Graphene-oxide membranes have long been considered a promising candidate for filtration and desalination, but although many teams have developed membranes that could sieve large particles out of water, getting rid of salt requires even smaller sieves that scientists have struggled to create.

One big issue is that, when graphene-oxide membranes are immersed in water, they swell up, allowing salt particles to flow through the engorged pores.

The Manchester team overcame this by building walls of epoxy resin on either side of the graphene oxide membrane, stopping it from swelling up in water.

 This allowed them to precisely control the pore size in the membrane, creating holes tiny enough to filter out all common salts from seawater.

The key to this is the fact that when common salts are dissolved in water, they form a ‘shell’ of water molecules around themselves.

“Water molecules can go through individually, but sodium chloride cannot. It always needs the help of the water molecules,” Nair told Paul Rincon from the BBC.

“The size of the shell of water around the salt is larger than the channel size, so it cannot go through.”

Not only did this leave seawater fresh to drink, it also made the water molecules flow way faster through the membrane barrier, which is perfect for use in desalination.

“When the capillary size is around one nanometre, which is very close to the size of the water molecule, those molecules form a nice interconnected arrangement like a train,” Nair explained to Rincon.

“That makes the movement of water faster: if you push harder on one side, the molecules all move on the other side because of the hydrogen bonds between them. You can only get that situation if the channel size is very small.”

There are already several major desalination plants around the world using polymer-based membranes to filter out salt, but the process is still largely inefficient and expensive, so finding a way to make it quicker, cheaper, and easier is a huge goal for researchers.

Thanks to climate change, seawater is something we’re going to have plenty of in the future – Greenland’s coastal ice caps which have already passed the point of no return are predicted to increase sea levels by around 3.8 cm (1.5 inches) by 2100, and if the entire Greenland Ice Sheet melts, future generations will be facing oceans up to 7.3 metres (24 feet) higher.

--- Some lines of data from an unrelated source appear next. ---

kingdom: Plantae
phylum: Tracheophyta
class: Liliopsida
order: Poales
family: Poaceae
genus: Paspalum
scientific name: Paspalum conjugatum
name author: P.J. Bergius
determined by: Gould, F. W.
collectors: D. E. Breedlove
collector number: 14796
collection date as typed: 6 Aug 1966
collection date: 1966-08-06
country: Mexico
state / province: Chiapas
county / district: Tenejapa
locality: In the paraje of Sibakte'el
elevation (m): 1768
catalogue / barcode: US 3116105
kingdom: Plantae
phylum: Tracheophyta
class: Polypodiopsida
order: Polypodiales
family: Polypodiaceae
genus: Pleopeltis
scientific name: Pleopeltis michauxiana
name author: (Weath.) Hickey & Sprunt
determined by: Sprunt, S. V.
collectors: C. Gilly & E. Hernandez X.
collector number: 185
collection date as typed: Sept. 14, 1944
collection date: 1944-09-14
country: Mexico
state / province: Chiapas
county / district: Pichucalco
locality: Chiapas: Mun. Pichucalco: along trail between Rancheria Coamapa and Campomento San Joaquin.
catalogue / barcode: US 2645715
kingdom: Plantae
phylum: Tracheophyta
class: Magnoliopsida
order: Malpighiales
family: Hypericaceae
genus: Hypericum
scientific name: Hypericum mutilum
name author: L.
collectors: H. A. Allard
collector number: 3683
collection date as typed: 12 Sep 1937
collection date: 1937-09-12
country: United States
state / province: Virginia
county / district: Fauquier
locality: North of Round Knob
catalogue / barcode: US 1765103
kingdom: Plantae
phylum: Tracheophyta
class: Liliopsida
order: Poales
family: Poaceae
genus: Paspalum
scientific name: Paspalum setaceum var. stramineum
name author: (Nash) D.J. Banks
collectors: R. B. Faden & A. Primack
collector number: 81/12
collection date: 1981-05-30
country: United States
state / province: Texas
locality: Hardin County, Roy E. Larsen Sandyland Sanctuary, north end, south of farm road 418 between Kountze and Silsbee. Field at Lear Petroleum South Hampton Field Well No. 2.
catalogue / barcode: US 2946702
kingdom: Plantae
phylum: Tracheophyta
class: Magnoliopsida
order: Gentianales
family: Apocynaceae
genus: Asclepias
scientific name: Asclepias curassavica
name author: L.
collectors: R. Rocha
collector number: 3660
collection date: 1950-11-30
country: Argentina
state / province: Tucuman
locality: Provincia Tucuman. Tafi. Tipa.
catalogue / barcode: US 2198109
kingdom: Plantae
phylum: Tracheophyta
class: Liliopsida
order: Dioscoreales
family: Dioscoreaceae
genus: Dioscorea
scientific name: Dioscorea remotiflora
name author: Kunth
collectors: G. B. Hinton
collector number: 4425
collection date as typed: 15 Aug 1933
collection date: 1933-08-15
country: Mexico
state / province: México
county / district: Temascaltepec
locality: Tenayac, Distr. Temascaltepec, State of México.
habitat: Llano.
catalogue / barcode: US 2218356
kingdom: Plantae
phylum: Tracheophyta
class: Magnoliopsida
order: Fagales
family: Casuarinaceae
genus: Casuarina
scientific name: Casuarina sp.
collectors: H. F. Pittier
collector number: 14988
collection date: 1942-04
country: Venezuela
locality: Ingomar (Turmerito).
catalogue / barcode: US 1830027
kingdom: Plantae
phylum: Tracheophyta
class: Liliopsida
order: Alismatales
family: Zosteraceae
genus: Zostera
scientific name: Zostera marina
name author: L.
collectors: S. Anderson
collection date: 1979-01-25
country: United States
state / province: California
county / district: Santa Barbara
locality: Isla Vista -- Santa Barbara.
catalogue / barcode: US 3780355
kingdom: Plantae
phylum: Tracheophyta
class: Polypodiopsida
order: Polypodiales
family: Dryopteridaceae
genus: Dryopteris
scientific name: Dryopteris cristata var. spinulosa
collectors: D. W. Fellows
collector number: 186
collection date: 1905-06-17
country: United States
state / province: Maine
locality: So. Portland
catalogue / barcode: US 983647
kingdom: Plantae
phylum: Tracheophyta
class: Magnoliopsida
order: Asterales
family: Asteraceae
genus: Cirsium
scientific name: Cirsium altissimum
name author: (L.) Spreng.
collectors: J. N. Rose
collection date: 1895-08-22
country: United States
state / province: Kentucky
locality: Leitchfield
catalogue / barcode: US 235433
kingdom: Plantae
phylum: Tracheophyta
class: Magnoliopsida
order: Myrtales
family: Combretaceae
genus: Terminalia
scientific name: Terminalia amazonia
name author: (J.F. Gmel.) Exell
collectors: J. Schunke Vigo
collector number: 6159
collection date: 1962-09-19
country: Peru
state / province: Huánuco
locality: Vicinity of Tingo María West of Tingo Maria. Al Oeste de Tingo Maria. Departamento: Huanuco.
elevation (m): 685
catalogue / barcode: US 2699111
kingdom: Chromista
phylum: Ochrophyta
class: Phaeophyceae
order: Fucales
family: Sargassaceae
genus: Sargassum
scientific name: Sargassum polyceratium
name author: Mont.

But at the same time, clean drinking water is still incredibly hard to come by in many parts of the world – the UN predicts that by 2025, 14 percent of the world’s population will encounter water scarcity. And many of those countries won’t be able to afford large-scale desalination plants.

The researchers are now hoping that the graphene-based sieve might be as effective as large plants on the small scale, so it’s easier to roll out.

Graphene oxide is also a lot easier and cheaper to make in the lab than single-layers of graphene, which means the technology will be affordable and easy to produce.

“The selective separation of water molecules from ions by physical restriction of interlayer spacing opens the door to the synthesis of inexpensive membranes for desalination,” Ram Devanathan from the Pacific Northwest National Laboratory, who wasn’t involved in the research, wrote in an accompanyingNature News and Views article.

“The ultimate goal is to create a filtration device that will produce potable water from seawater or wastewater with minimal energy input.”

He added that the next step will be to test how durable the membranes are when used over long periods of time, and how often they need to be replaced.